Marisa found herself smiling.

‘Dry is absolutely a hundred per cent everything, thanks.’

Polly came back – and oh, the bliss of changing out of wet clothes and into big fluffy dry socks, a clean T-shirt, a red hoody and, in fact, a pair of dungarees which were the first thing Polly could find to hand that was clean.

‘Oh, you look rather cute, that’s annoying,’ said Polly when Marisa had changed. ‘You should keep that red hoody, it suits black hair. It looks mad with red hair, I don’t know why I bought it.’

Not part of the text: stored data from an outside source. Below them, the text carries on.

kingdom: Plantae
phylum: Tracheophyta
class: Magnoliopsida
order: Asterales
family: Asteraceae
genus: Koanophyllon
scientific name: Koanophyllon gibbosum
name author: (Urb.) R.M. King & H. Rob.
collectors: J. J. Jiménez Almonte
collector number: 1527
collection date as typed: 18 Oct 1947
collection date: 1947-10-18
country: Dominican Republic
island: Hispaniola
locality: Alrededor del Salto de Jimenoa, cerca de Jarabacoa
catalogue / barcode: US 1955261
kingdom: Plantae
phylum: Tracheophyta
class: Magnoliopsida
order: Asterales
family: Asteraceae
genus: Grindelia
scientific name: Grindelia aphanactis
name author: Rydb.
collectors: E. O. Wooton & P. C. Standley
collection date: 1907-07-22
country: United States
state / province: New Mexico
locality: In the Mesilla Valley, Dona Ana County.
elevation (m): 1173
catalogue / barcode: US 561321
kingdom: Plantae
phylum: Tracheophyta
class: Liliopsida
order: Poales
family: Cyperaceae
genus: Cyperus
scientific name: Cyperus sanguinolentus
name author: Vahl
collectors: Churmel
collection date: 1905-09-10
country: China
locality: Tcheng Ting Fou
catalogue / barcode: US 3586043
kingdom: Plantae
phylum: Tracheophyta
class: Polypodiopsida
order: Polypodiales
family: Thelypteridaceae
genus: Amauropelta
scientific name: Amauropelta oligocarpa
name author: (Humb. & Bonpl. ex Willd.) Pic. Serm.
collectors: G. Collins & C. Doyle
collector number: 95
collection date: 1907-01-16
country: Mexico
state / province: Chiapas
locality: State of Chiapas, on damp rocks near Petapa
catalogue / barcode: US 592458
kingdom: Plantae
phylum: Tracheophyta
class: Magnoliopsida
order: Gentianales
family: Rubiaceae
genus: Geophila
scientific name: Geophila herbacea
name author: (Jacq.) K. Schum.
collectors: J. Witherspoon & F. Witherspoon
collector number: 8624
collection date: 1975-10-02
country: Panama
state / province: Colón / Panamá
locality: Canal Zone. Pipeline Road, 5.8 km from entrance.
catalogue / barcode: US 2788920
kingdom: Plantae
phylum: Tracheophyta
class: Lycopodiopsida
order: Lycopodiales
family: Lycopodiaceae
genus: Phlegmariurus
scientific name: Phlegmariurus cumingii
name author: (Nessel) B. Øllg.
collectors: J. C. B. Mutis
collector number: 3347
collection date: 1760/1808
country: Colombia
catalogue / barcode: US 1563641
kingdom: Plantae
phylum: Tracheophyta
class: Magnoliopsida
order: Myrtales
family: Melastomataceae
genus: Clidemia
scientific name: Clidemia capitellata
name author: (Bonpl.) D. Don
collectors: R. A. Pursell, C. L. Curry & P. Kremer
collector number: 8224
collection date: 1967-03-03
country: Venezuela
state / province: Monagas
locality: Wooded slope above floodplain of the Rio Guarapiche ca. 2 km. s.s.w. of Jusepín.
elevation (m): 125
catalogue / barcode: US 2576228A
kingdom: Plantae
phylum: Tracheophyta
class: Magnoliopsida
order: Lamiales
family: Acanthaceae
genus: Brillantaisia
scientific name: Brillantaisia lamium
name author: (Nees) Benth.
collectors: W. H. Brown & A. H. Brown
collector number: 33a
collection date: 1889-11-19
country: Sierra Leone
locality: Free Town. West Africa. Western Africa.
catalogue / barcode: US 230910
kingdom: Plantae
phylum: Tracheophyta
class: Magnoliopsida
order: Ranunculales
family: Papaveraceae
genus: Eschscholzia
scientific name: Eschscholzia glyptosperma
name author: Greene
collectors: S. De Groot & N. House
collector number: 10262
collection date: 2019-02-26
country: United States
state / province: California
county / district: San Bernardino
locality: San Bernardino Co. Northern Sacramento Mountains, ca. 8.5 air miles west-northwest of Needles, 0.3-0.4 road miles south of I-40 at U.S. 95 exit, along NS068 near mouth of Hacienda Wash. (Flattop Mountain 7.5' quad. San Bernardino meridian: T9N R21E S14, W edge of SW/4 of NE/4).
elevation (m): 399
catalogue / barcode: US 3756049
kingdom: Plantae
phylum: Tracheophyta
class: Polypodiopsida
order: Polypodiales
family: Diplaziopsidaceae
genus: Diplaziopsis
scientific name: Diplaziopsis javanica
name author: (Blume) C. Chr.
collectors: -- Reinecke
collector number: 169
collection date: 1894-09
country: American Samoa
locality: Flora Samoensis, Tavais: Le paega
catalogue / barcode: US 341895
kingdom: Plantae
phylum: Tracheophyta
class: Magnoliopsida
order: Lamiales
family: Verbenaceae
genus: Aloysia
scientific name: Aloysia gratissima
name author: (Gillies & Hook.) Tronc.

She also looked a bit mischievous.

‘Okay,’ she said. ‘I dug this out as well. If we’re going to be up all night baking . . .’

Marisa nodded.

‘Well. I think we need some help.’

And she pulled from behind her back a very old dusty bottle of Prosecco that had been brought for a party and forgotten all about.

 

The kitchen being so far from the children’s bedrooms, they could happily whack on the radio, which they did, avoiding anything that gave frightening weather updates and sticking to a nineties station that offered up a comforting menu of Britney and the Backstreet Boys, much to their delight, even though Marisa was really too young for them, and Polly had to stop while the dough was proving and put the videos on so she could choose a favourite.

They danced as they moulded pies and muffins, flour liberally sprinkled all over the kitchen, including on Polly’s nose, and Polly started laughing at Marisa’s horrified reaction to noticing bird prints in the flour.

‘We’re going to kill the entire village,’ Marisa had gasped.